Given passage
..............................
Skip to content

Governance Rules

Governance rules enforce standards, naming conventions, and policies across your streaming projects. They're checked during streamt validate.

Overview

Rules are defined in stream_project.yml:

rules:
  topics:
    min_partitions: 6
    naming_pattern: "^[a-z]+\\.[a-z]+\\.v[0-9]+$"

  models:
    require_description: true
    require_tests: true

  sources:
    require_schema: true

  security:
    require_classification: true

Topic Rules

Control Kafka topic configuration:

rules:
  topics:
    # Partition requirements
    min_partitions: 3
    max_partitions: 128

    # Replication requirements
    min_replication_factor: 2
    # max_replication_factor: 5  # Planned - not yet implemented

    # Naming conventions
    naming_pattern: "^[a-z]+\\.[a-z-]+\\.v[0-9]+$"
    forbidden_prefixes:
      - "_"
      - "test"
      - "tmp"
      - "dev"
    # forbidden_suffixes:       # Planned - not yet implemented
    #   - "-test"
    #   - "-tmp"

    # Required configurations
    required_config:
      - retention.ms
      - min.insync.replicas

Rule Reference

Rule Type Description Status
min_partitions int Minimum partition count
max_partitions int Maximum partition count
min_replication_factor int Minimum replication factor
max_replication_factor int Maximum replication factor 🚧 Planned
naming_pattern regex Required topic name pattern
forbidden_prefixes list Disallowed name prefixes
forbidden_suffixes list Disallowed name suffixes 🚧 Planned
required_config list Configs that must be set

Naming Pattern Examples

# Domain.entity.version pattern
naming_pattern: "^[a-z]+\\.[a-z-]+\\.v[0-9]+$"
..............................
Source information
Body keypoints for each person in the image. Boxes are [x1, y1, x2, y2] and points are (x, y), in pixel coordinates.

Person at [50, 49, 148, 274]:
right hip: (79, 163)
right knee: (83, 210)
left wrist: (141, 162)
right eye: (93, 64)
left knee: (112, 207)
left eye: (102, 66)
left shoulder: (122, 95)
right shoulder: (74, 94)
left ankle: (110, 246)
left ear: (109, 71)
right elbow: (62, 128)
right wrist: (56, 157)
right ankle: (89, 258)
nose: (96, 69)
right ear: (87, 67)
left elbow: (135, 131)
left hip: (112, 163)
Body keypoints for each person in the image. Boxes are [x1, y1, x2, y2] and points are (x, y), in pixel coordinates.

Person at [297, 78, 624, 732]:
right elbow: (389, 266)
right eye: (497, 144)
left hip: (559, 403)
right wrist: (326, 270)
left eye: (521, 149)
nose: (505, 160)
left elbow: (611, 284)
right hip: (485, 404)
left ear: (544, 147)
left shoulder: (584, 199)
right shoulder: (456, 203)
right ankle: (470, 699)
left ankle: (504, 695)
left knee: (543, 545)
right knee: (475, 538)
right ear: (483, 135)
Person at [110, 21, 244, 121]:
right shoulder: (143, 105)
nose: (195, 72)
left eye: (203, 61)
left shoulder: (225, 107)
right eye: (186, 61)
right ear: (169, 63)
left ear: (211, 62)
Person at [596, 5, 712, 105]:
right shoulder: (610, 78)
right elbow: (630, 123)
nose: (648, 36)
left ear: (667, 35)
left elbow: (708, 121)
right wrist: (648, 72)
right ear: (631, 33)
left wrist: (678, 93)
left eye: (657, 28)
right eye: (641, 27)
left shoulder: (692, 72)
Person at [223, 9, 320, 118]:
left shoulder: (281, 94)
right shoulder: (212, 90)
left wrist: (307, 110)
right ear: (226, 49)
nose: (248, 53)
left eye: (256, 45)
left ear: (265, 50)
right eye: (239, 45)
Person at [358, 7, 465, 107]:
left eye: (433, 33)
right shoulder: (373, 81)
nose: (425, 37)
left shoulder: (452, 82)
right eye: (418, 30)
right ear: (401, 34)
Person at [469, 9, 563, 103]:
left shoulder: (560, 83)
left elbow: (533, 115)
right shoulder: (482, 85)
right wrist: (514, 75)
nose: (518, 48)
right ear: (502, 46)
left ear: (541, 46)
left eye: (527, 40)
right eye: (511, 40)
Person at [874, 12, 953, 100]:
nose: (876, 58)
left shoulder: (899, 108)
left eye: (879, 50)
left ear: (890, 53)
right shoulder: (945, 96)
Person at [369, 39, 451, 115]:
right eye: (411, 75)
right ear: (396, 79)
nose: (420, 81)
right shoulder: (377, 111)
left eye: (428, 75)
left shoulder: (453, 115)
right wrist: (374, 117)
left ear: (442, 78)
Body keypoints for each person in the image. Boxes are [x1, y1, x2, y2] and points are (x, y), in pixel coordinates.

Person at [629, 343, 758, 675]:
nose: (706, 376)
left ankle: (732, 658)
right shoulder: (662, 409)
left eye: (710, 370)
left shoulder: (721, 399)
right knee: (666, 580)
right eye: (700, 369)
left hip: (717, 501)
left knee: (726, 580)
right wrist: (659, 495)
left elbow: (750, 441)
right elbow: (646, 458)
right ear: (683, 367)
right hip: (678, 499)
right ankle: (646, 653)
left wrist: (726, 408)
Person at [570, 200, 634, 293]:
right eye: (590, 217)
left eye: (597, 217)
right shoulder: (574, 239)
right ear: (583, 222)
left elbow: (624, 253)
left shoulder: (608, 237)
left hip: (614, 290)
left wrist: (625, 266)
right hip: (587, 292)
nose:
..............................
Problem to solve
Using the governance rules page, explain why the max_replication_factor and forbidden_suffixes lines are commented out in the topic rules configuration.

Reply to the exercise
Both rules are planned but not yet implemented. The rule reference table likewise lists each of them with a "Planned" status.